Viruses have an important property: if they spread too slowly, they may die out. If their spreading rate exceeds a critical threshold, however, an outbreak will occur, which could potentially reach a considerable fraction of the population. In 2001, Pastor-Satorras and Vespignani5 established a now classic result: the epidemic threshold vanishes if the network on which the virus spreads is scale-free. Given the evidence that both sexual6,7 and e-mail networks8 may have scale-free characteristics, this means that even weakly virulent biological or e-mail viruses have the potential to spread — a prediction that has not only renewed interest in the interplay between the network structure and spreading processes, but has also initiated a vigorous debate on the subject.

But what happens with this vanishing threshold when we move from individual to block variables? Attempting to answer this question, Colizza and colleagues hand us a puzzle: when each individual interacts with only a finite number of other individuals within a block (which is a realistic assumption), the threshold remains, even if the network is scale-free. So something is lost in the translation. Indeed, descriptions based on block variables predict that weakly spreading viruses will easily die out and that traditional epidemic control measures aimed at decreasing the spreading rate could succeed in stopping an epidemic.

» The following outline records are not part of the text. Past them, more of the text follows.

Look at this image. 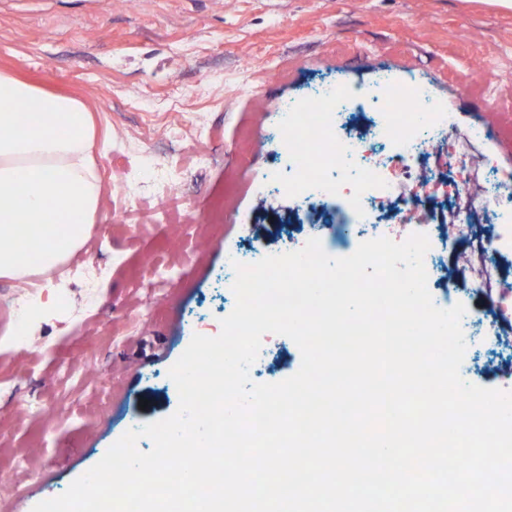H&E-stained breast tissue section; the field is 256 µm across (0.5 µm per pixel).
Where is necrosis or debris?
<instances>
[{"label":"necrosis or debris","mask_w":512,"mask_h":512,"mask_svg":"<svg viewBox=\"0 0 512 512\" xmlns=\"http://www.w3.org/2000/svg\"><path fill=\"white\" fill-rule=\"evenodd\" d=\"M355 109L372 113L369 126H348L346 116ZM279 118L291 163L277 189L302 199L303 223H317L319 202L332 192L336 213L331 221L343 235L360 227L363 240L401 242L409 236V224L419 220L423 201L435 198L458 203L465 219L453 225V234L473 237L477 255H512V170L490 154L471 164L470 147L487 139V130L474 128L467 142H460L448 126L447 112L425 87L385 73L364 91L325 85ZM375 141L384 153L371 150ZM478 221L487 231L477 237ZM495 272L488 264L472 275L464 261L455 266L448 285L477 281L490 320L507 324L512 322V286Z\"/></svg>","instance_id":"4bbe7bcc"}]
</instances>
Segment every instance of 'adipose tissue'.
<instances>
[{
	"label": "adipose tissue",
	"instance_id": "adipose-tissue-1",
	"mask_svg": "<svg viewBox=\"0 0 512 512\" xmlns=\"http://www.w3.org/2000/svg\"><path fill=\"white\" fill-rule=\"evenodd\" d=\"M91 113L0 71V277L82 247L99 204Z\"/></svg>",
	"mask_w": 512,
	"mask_h": 512
}]
</instances>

Interestingly, the limit where the threshold does vanish — when an individual interacts with every other individual within the block — is not realistic when direct-contact processes, such as e-mail or sexual interaction, are responsible for the spread.

This fundamental puzzle reflects the challenges in moving from individual to block variables, highlighting our limited understanding of how individuals behave within a block, or how they move between them. For example, there is a fine-scale network describing the interactions between individuals found within each cell, ultimately forcing us to address a multiscale problem, describing a network of networks. Money-tracking measurements indicate that individual travel patterns between blocks may be heavy tailed9. Similarly, all measured times between consecutive human-driven events, such as library visits or e-mails, seem to be described by heavy-tailed processes10,11, which challenges the traditional Poisson-process-based modelling framework11. Therefore, the model studied by Colizza et al.1 explores logical extreme cases rather than experiment-based local mixing patterns. Yet, simple models rooted in statistical physics, such as this, go a long way in sharpening our understanding of the key features, difficulties and paradoxes involved in modelling human-driven processes.

Technology, as well as boosting our communication and monitoring capabilities, has inundated us with huge amounts of information about human activity patterns. This flood of data has the power to revolutionize our understanding of human behaviour, with applications from urban and transportation planning to emergency response and crime investigation. In the ensuing journey from data to models, statistical physics concepts have played a key role, offering a framework to quantify the highly stochastic human-driven processes. Such data-driven opportunities have challenged the physics community as well, forcing us to explore both the limitations and the potential of our tools. This is a win–win situation, a vivid example of the changing nature of physics in the twenty-first century, which is taking us into areas where we did not dare, or could not venture before.